Si stupiscono per come parla e si agita la presidente del consiglio, sia che si trovi in parlamento e sia che si esibisca alle adunate dei suoi camerati. Non vedo alcun motivo per stupirsi: non parla per dire qualcosa, ma per ottenere un certo effetto. Non è la sola a comportarsi in questo modo.
In questi tempi di massacro linguistico diffuso, è diventato normale parlare per ottenere un certo effetto e non per dire qualcosa di concreto, di razionale. Quasi non ci accorgiamo più delle svolte linguistiche e degli spostamenti semantici. Esempio: usare l’aggettivo “patriottico”, e altri termini e frasari tipicamente parafascisti, sta diventando di uso comune.

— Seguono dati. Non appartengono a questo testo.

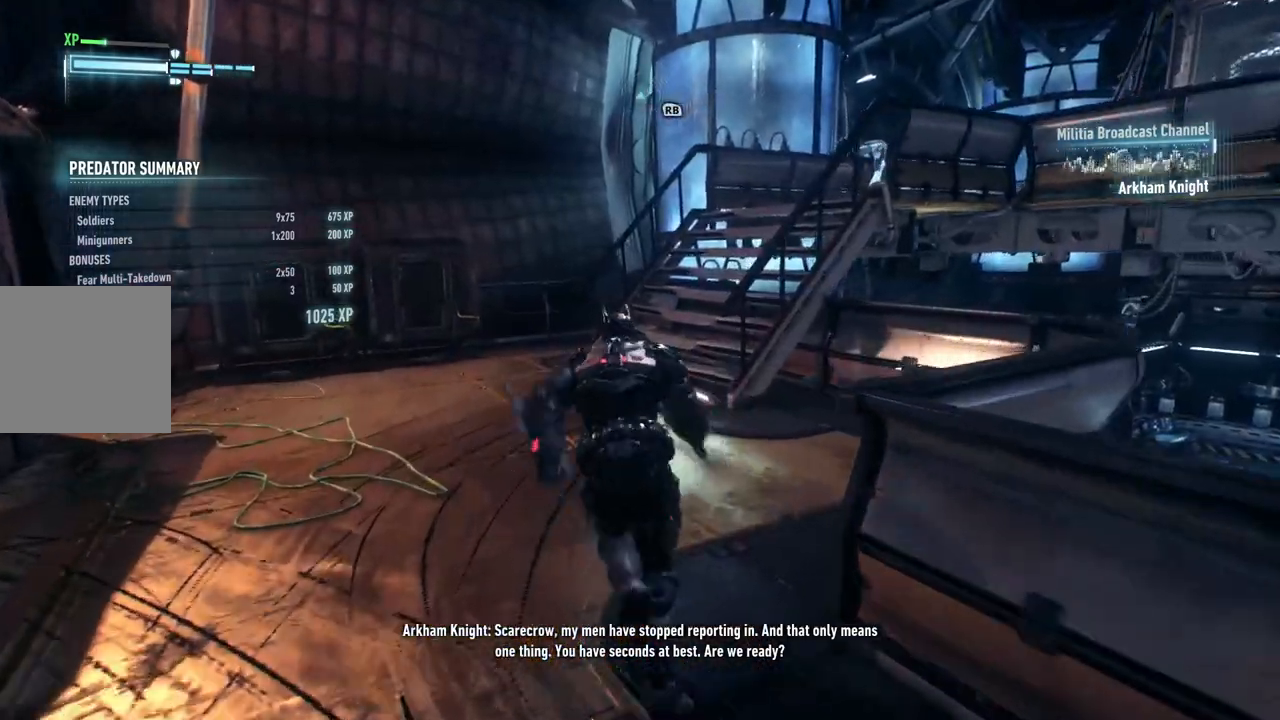
{"buttons": ["A"], "left_stick": "up", "right_stick": "right", "events": [[233, "right_stick", "right"]]}
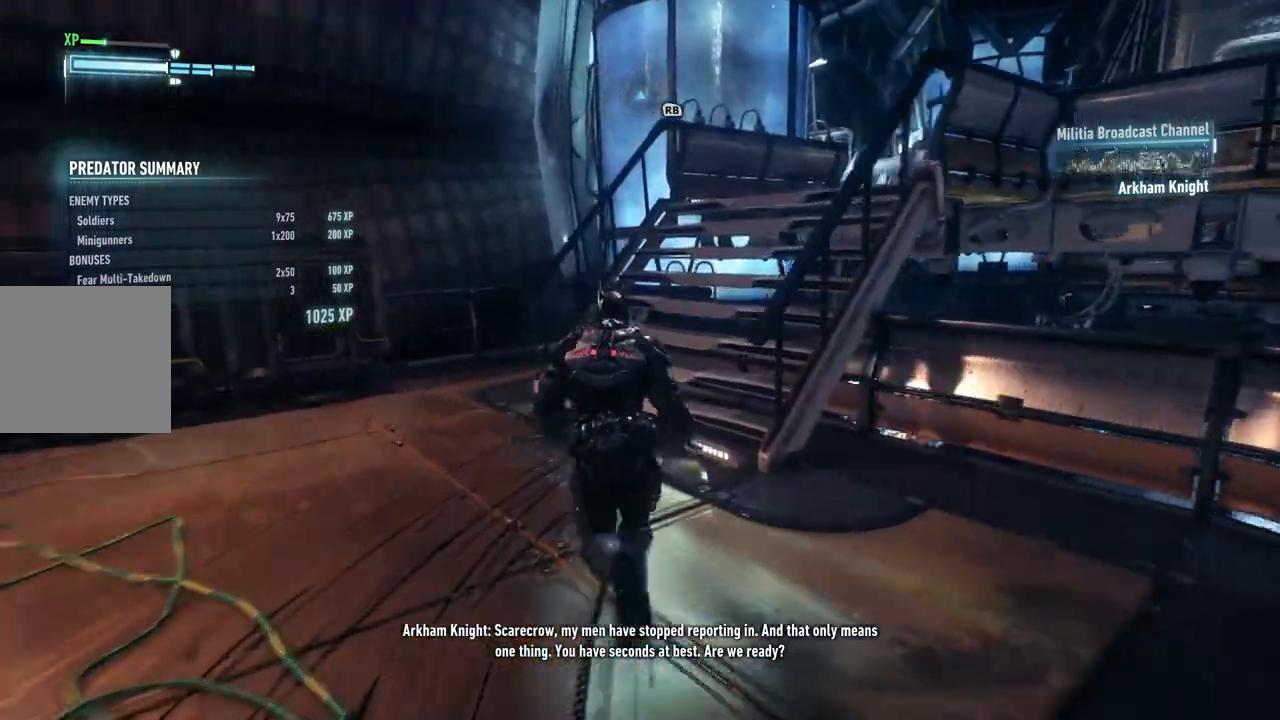
{"buttons": ["A"], "left_stick": "up", "right_stick": "right", "events": []}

Di che cosa ci dovremmo stupire? Del resto, siamo stati preparati, predisposti per tempo, a questa svolta semantica. Il significato reale del discorso pubblico (ma in gran parte vale anche per quello privato) non ha più importanza.
L’addomesticamento è diventato realtà già attraverso l’algoritmo. Non è forse un fatto che la nostra esistenza è stata interamente digitalizzata, che sono gli algoritmi a determinare il nostro profilo: ciò che siamo, ciò di cui abbiamo bisogno e desideriamo? Siamo diventati dei semplici interruttori di un vasto circuito integrato, autorizzati ad accendere o spegnere, e basta.
Questo è un fatto sul quale dovremmo riflettere e preoccuparci anche più degli atteggiamenti e del frasario di fascisti e criptofascisti oggi sdraiati sugli scranni del potere.